The agronomist who gave the talk theorizes that the soil the Iroquois were working with had a nitrogen level of 4%, and that this high level of nitrogen contributed to the vitality of their corn crops.  She tied this practice to the Iroquois’ no-till method, because tilling soil reduces the amount of nitrogen in the soil over time (which is why factory farming adds chemical fertilizers, too boost nitrogen and other levels).  At Bluestone Farm, we’re going to experiment with creating some of these mounds this year, and see how it works; one difference is that now we have a whole different set of weeds than the Iroquois did, so the low-level weeding of the Iroquois may not turn out to be true for us.

Finally, I came away with deep respect for experimentation, and for the patience that it requires.  Larry, the “soap guy” from Vermont Soap,  gave a great presentation on soapmaking.

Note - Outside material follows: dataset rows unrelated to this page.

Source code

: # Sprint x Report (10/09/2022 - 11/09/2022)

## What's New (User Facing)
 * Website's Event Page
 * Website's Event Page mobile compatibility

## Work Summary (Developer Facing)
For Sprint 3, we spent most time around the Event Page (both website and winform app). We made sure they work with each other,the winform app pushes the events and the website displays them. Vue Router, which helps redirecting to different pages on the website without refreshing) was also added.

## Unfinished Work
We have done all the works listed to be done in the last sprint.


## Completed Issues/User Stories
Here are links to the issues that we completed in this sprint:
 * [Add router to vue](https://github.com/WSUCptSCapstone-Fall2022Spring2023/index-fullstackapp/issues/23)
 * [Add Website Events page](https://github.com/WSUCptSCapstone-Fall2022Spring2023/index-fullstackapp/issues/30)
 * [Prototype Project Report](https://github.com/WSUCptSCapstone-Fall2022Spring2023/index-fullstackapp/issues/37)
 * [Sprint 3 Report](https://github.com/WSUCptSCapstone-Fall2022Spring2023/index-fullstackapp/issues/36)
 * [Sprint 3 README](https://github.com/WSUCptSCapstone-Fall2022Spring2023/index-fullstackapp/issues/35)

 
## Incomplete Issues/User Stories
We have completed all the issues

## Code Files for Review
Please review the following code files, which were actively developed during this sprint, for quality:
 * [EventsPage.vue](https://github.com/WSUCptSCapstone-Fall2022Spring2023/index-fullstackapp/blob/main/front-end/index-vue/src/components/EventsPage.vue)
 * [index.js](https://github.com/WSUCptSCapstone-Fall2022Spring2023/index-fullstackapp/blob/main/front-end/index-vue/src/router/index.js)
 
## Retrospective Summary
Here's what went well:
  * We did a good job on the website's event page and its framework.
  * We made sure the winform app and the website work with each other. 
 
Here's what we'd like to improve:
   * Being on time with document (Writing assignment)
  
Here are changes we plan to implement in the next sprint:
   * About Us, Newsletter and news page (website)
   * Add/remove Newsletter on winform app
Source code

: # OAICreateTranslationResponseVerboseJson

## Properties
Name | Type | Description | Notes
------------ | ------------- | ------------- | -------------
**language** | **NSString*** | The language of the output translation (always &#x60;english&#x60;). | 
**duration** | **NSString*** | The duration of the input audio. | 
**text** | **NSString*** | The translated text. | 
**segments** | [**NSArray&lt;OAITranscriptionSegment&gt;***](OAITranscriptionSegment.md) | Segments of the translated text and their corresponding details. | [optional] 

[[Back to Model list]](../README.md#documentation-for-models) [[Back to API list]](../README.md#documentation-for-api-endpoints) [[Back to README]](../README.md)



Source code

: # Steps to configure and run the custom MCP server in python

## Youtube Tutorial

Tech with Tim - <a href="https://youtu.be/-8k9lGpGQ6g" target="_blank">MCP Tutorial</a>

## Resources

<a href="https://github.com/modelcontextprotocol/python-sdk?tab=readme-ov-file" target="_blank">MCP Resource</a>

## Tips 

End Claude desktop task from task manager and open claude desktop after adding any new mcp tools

If you’re looking for a brand of good, organic soap to use, I’d definitely encourage you to check out his products!  At his presentation, I  learned the basic chemistry of soap making, and how to think about the variables that might cause any particular soap recipe to go wrong.  Rather than tips, he gave us tools for thinking about soap making, and I felt like I really learned something.  Basically, soap is formed by a chemical reaction that takes place when you combine a fat (acidic) with an alkali (basic) and water.  But beyond the information he imparted, I got a real sense of how much trial and error goes into his work.  

And, actually, it’s like that with farming in general.  Each year, you have to observe what is happening with each of the crops, their germination, their placement, the weather, the soil conditions, and then use all that information when planning for the next year.  Try to do a little more of this, shift this crop’s location over there, start this one a little earlier, harvest that one even later.  Add more minerals to the soil, introduce more fungi, bring in plants that attract beneficial insects.  Use row covers, a hoophouse, a greenhouse. . . So many variables to account for, so many strategies to consider, so many experiments to try.  And in the end, you do your best and leave it in the hands of God.

When I was working in education, I followed the work of James Gee, a great scholar  and someone you should definitely check out if you are interested in what we know about learning .  At one presentation, he talked about an experiment on motivation that had been done with chimps (I think) in which they were instructed to solve some puzzle, and after solving it, they were given a treat.  The scientists hypothesized that when the treats were taken away, the chimps would lose interest and eventually refuse to solve the puzzle.  But it turns out that the chimps kept on solving the puzzle with or without the treats—this is, Gee says, because they enjoy it!  And we humans, just like our closest relatives, simply enjoy solving problems too.  Gee’s point is about situational learning—that people can learn things in context that are difficult to grasp in the abstract, that giving a kid a real chemistry situation to solve is more compelling than memorizing abstract facts—but I think it extends to farming as well.  Farming is like one big problem to solve, and there is great pleasure in just puzzling through it…like a giant crossword, with nearly unlimited variables.

So here I am, six months into this experience of being on the farm, and I’m energized and excited to tackle new things and to experiment, to observe closely, and problem-solve.  Maybe that’s one of the larger lessons I’ve been learning here: to think of my entire life as an experiment, a chance to learn new things, to push my comfort zones, and to have fun.